PROBLEM DESCRIPTION
Could you set down exactly the lines in the records below between the line holding "1931 - 2 grosze" and the line holding "<th>Uwagi</th>", inclusive?

GIVEN RECORDS

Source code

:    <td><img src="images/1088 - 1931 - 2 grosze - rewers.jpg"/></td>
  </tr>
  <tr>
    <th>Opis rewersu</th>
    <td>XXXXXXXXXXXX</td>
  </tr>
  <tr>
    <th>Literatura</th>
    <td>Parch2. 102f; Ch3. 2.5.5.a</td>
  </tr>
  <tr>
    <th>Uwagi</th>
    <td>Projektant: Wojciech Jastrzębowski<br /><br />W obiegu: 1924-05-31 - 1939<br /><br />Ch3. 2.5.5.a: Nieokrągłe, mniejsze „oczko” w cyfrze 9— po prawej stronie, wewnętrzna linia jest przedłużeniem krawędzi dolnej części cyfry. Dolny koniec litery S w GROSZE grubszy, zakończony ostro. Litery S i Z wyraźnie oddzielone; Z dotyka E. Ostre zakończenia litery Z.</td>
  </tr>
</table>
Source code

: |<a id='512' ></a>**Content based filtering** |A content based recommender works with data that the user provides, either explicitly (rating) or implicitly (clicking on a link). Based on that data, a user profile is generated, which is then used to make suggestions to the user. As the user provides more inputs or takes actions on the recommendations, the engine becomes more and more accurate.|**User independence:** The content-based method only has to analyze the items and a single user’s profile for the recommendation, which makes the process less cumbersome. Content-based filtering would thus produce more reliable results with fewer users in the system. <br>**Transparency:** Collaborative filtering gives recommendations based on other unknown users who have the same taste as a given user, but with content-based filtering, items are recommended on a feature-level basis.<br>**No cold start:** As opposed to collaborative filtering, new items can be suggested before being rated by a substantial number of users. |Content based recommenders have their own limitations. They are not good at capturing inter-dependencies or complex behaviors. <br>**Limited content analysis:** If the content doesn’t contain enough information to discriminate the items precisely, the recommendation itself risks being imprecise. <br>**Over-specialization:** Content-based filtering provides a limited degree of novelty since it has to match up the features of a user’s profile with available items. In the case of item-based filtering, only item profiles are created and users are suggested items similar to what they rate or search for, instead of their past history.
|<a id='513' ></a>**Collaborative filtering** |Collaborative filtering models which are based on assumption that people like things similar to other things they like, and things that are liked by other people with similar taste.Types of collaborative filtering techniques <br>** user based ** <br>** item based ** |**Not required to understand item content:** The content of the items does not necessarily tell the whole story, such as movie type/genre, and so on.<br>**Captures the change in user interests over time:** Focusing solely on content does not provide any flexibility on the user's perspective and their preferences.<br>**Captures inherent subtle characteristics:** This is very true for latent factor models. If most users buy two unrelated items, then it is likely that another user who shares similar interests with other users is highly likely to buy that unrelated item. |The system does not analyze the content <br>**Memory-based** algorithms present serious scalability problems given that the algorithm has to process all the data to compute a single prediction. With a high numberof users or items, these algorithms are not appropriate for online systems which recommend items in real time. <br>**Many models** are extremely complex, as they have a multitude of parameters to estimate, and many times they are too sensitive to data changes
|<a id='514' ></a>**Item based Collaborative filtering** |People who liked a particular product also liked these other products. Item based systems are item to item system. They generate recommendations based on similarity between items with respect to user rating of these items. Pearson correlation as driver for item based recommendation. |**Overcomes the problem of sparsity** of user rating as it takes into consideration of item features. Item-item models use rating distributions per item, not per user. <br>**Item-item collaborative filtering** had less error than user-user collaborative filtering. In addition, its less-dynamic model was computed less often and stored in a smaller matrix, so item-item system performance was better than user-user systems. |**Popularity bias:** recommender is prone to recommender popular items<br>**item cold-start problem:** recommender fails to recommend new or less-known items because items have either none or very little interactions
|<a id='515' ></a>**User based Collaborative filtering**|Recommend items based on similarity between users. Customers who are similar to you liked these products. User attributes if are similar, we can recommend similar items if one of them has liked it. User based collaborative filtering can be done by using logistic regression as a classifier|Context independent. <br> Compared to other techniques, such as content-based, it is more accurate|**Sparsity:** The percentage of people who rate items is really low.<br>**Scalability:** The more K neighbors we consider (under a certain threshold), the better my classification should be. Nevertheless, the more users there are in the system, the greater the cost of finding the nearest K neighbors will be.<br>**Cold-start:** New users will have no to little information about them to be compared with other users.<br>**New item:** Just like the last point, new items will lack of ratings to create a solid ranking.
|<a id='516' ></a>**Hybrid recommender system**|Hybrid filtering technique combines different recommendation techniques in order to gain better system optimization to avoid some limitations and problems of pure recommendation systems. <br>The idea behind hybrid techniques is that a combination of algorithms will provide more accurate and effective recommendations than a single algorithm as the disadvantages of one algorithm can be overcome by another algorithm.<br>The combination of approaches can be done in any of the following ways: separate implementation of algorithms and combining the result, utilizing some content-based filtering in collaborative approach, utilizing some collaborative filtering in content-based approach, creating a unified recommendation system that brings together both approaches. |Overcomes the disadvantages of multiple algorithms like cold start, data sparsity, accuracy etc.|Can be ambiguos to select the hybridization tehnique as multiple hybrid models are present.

ANSWER BOX
:    <td><img src="images/1088 - 1931 - 2 grosze - rewers.jpg"/></td>
  </tr>
  <tr>
    <th>Opis rewersu</th>
    <td>XXXXXXXXXXXX</td>
  </tr>
  <tr>
    <th>Literatura</th>
    <td>Parch2. 102f; Ch3. 2.5.5.a</td>
  </tr>
  <tr>
    <th>Uwagi</th>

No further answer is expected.